TEMPO.CO, Jakarta - Limbah baterai mobil listrik, termasuk di dalamnya mobil hybrid, merupakan limbah dengan definisi Bahan Berbahaya dan Beracun (B3).
Meski demikian, di Indonesia sendiri belum memiliki teknologi atau fasilitas untuk menangani limbah baterai mobil listrik.
PT Toyota Astra Motor (TAM), agen pemegang merek (APM) Toyota di Indonesia, mengklaim sudah memikirkan pengelolaan limbah baterai dari mobil listrik yang mereka pasarkan di Indonesia.
“Salah satunya adalah dengan menggandeng universitas untuk daur ulang baterai mobil listrik,” kata Anton Jimmi Suwandy, Direktur Marketing PT Toyota Astra Motor di Surabaya beberapa waktu lalu.
Baterai mobil listrik, lanjut dia, juga bisa dimanfaatkan universitas untuk penelitian. Misalnya, untuk menampung energi dari panel surya atau sel baterai digunakan untuk penelitian dan sebagainya.
Anton mengakui limbah baterai mobil listrik memerlukan penanganan tersendiri. Di Jepang dan Thailand, kata Anton, Toyota sudah memiliki fasilitas untuk daur ulang limbah baterai mobil listrik. “Soal penanganan limbah baterai mobil listrik itu juga menjadi tanggung jawab kami,” ujarnya.

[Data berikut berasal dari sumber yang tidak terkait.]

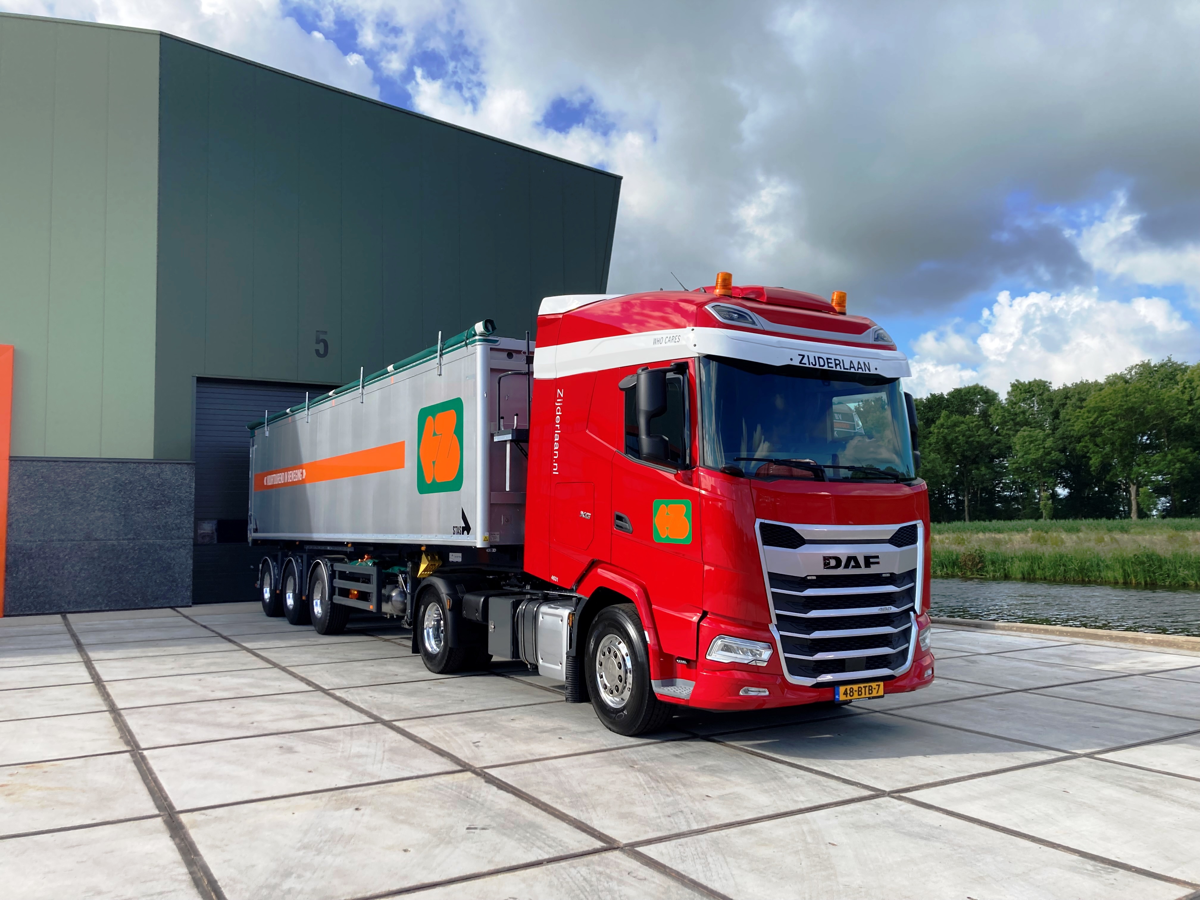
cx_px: 600
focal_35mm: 28
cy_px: 450
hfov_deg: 63.4
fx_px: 971
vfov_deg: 49.7
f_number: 1.8
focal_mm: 3.99
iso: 20
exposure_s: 1/1333
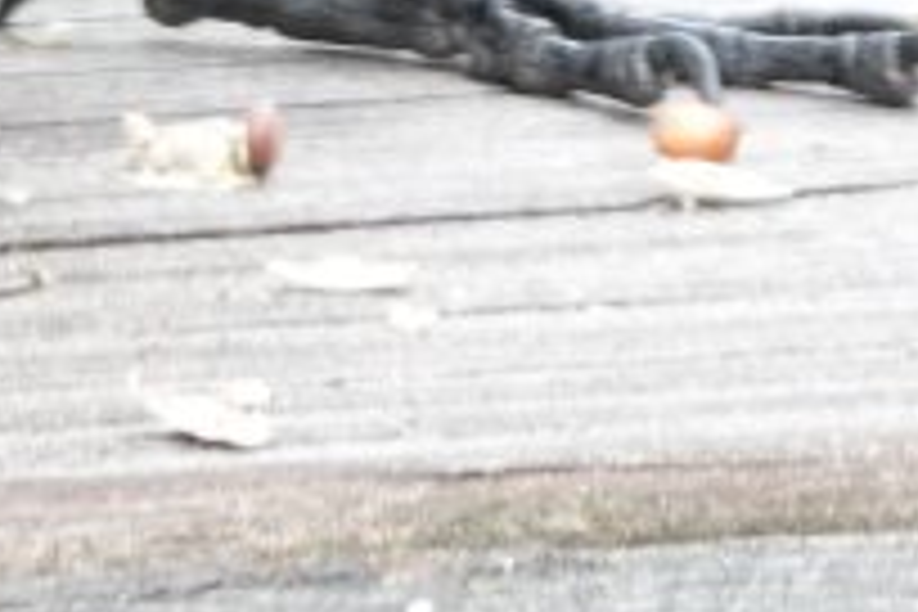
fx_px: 120198
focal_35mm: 4714
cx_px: -144
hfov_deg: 0.4
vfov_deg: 0.3
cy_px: -1037
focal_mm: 220
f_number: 4
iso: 640
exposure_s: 1/250
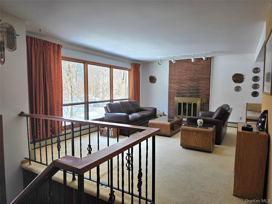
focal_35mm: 23
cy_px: 102
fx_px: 181
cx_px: 136
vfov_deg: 58.9
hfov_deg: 73.9
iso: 50
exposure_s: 1/182
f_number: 1.7
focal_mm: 6.3
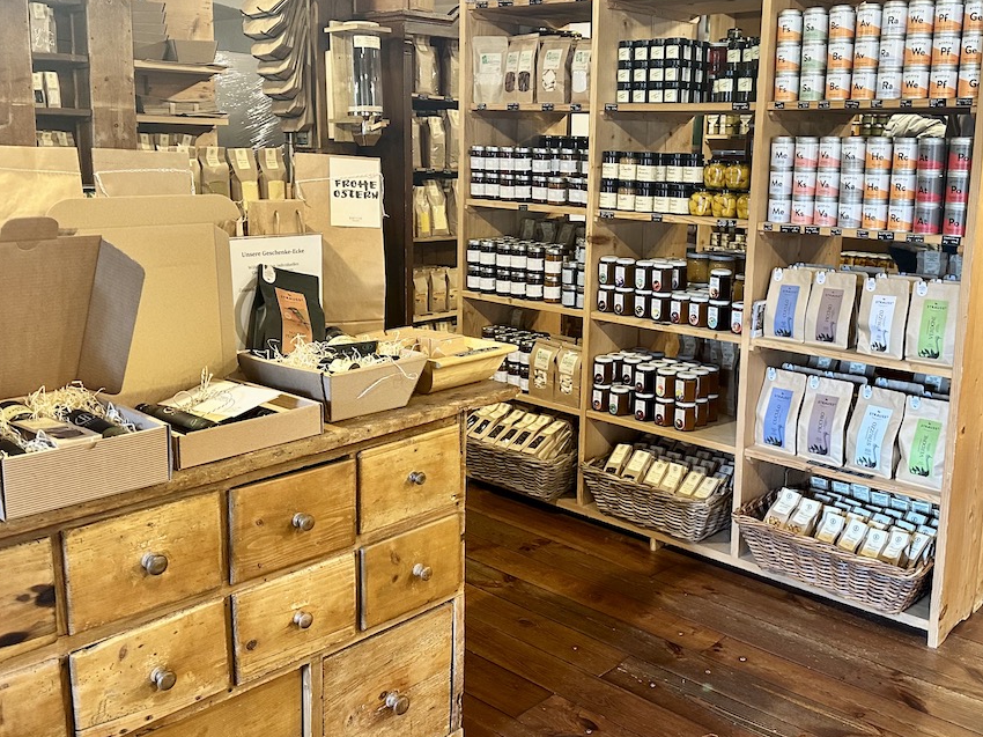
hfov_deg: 56.5
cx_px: 574
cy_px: 315
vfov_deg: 44.0
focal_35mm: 32
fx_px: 908
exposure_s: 1/50
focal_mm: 6.86
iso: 400
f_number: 1.78
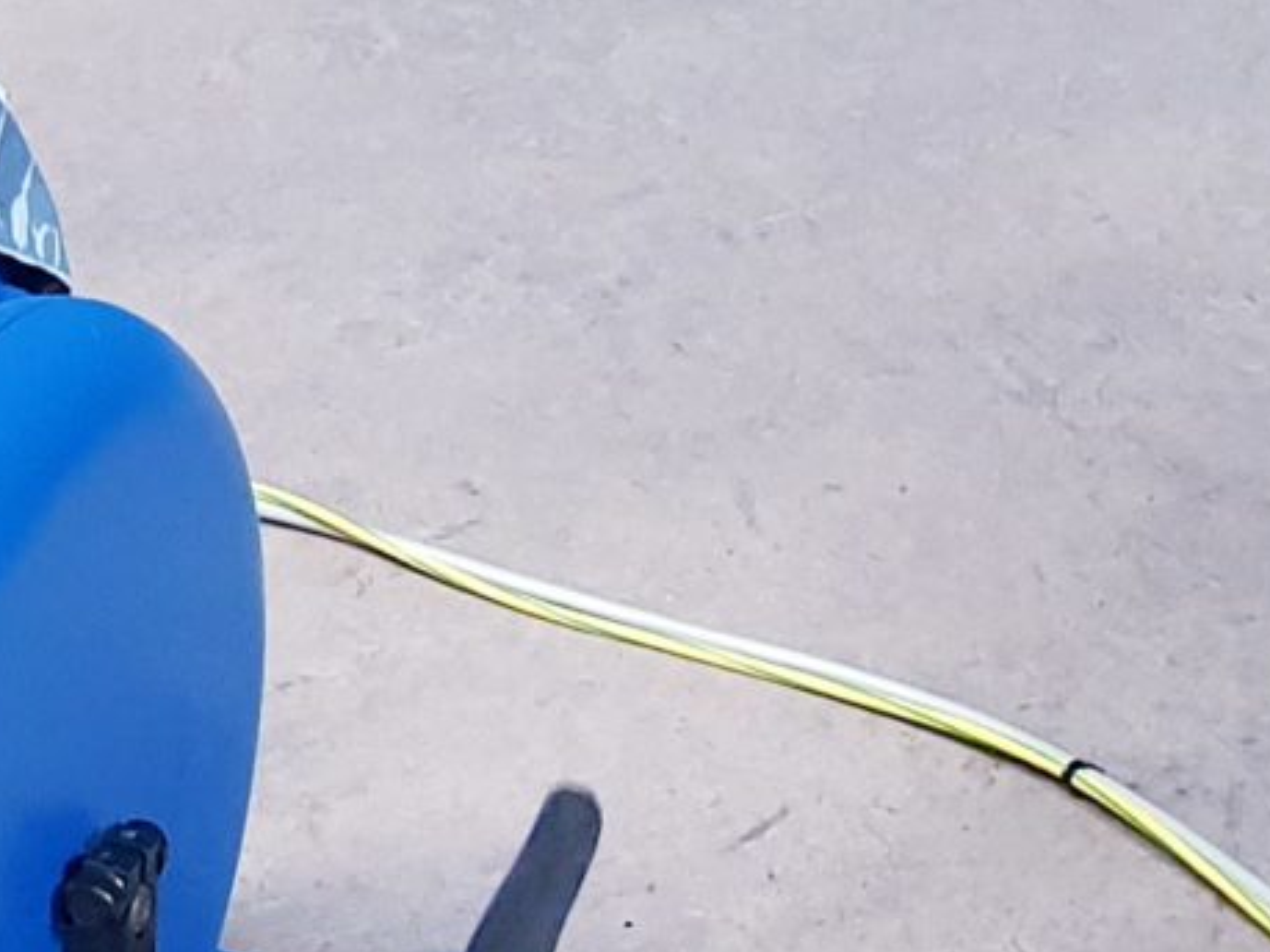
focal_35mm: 145
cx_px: 113
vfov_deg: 10.2
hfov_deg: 13.5
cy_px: 343
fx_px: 5318
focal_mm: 4.3
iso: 320
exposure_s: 1/50
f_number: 2.4
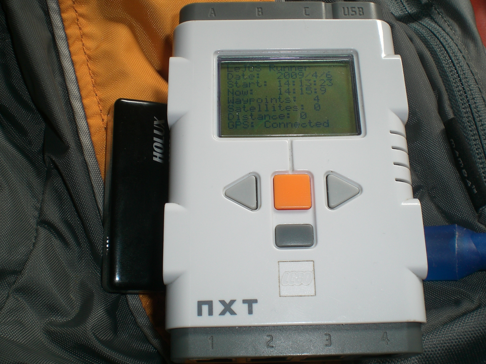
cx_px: 258
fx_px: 576
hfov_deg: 45.8
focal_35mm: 41
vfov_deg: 35.1
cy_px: 182
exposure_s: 1/60
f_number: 4.4
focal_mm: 6.3
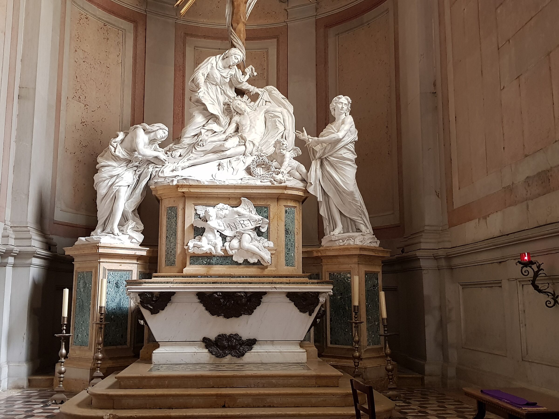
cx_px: 280
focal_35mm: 26
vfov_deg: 53.1
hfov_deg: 67.3
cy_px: 210
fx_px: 420
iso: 200
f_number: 1.7
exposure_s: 1/30
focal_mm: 4.2
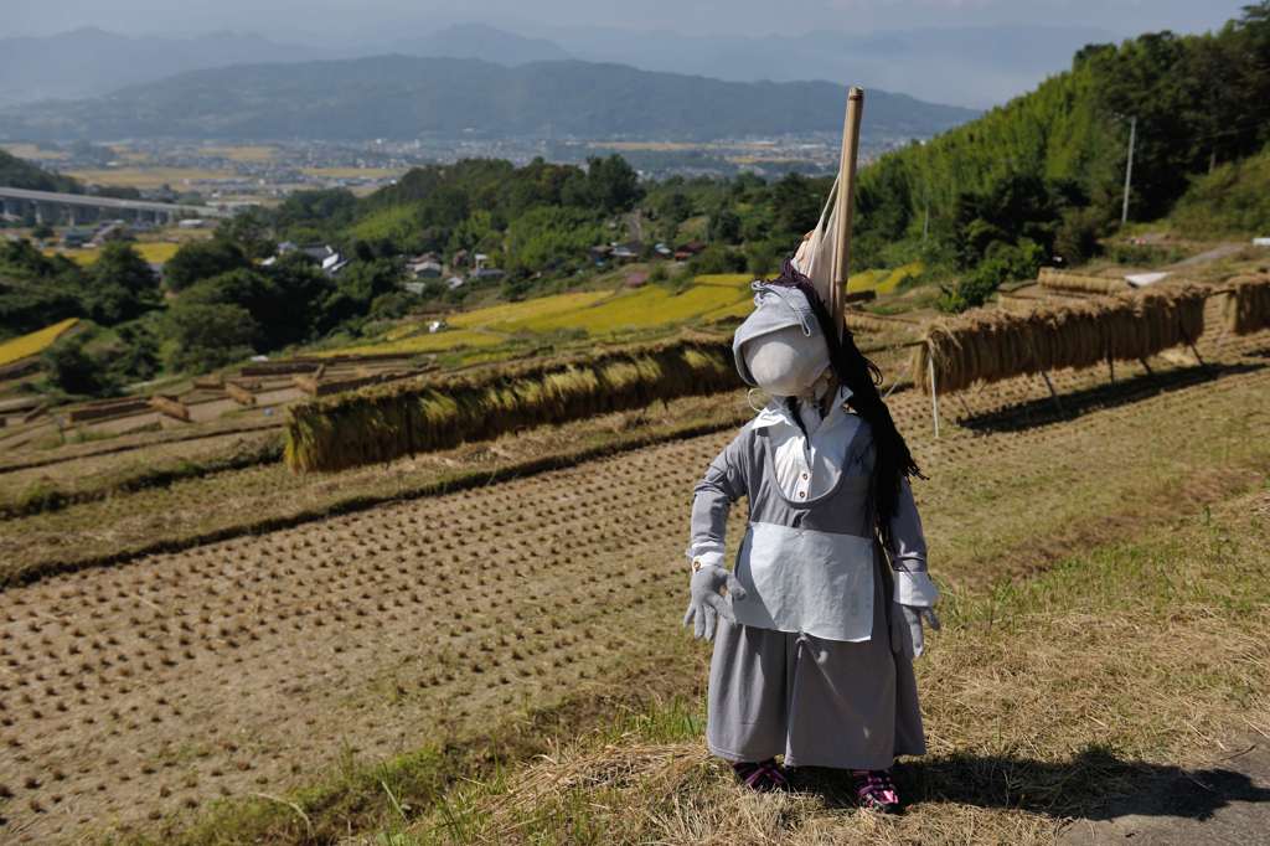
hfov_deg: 53.1
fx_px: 1270
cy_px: 423
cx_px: 635
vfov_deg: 36.8
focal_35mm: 36
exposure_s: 1/2000
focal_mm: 36
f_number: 4
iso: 100
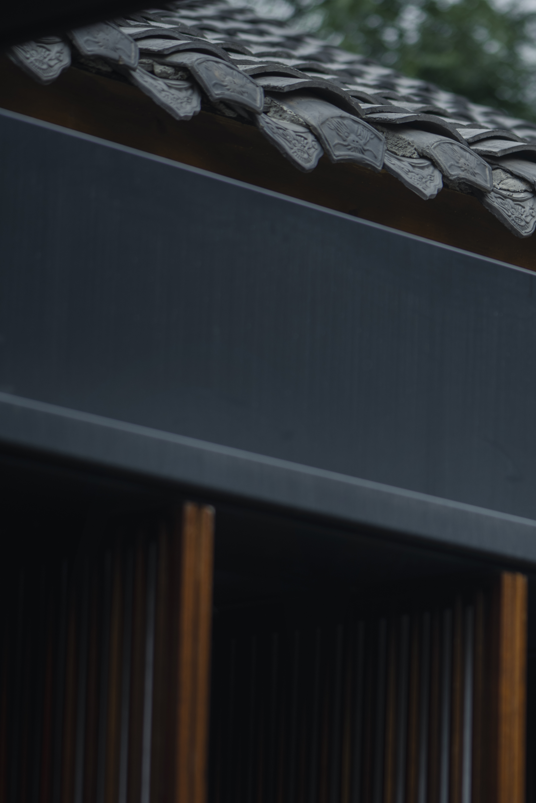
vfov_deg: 10.8
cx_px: 482
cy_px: 454
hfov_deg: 7.2
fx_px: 4265
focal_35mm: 191
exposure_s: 1/100
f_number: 2.8
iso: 100
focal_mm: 105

Sementara itu, Badan Pengkajian dan Penerapan Teknologi (BPPT) menargetkan konsep terkait daur ulang baterai Kendaraan Bermotor Listrik (KBL) atau mobil listrik rampung dirumuskan dalam waktu tiga tahun atau pada 2022.
Deputi Kepala BPPT Bidang Teknologi Informasi, Energi dan Material (TIEM) Eniya Listiani Dewi mengatakan jika implementasi KBL berbasis baterai lancar, maka dalam kurun waktu tersebut diprediksi sudah banyak kendaraan listrik yang beroperasi.
"Kami hanya mempunyai waktu sekitar tiga tahun," ucapnya, di acara penutupan Indonesia Electric Motor Show (IEMS), Sabtu, 7 September 2019.
Pasalnya, kata Eniya, begitu lebih dari tiga tahun, sampah baterai mobil listrik sudah akan banyak sekali.
"Terutama yang kecil-kecil, karena animonya ngoprek atau hobi, yang kecil-kecil ini banyak. Saya berharap dalam setidaknya tiga tahun kami sudah mempunyai konsep yang jelas untuk recycle," ujarnya.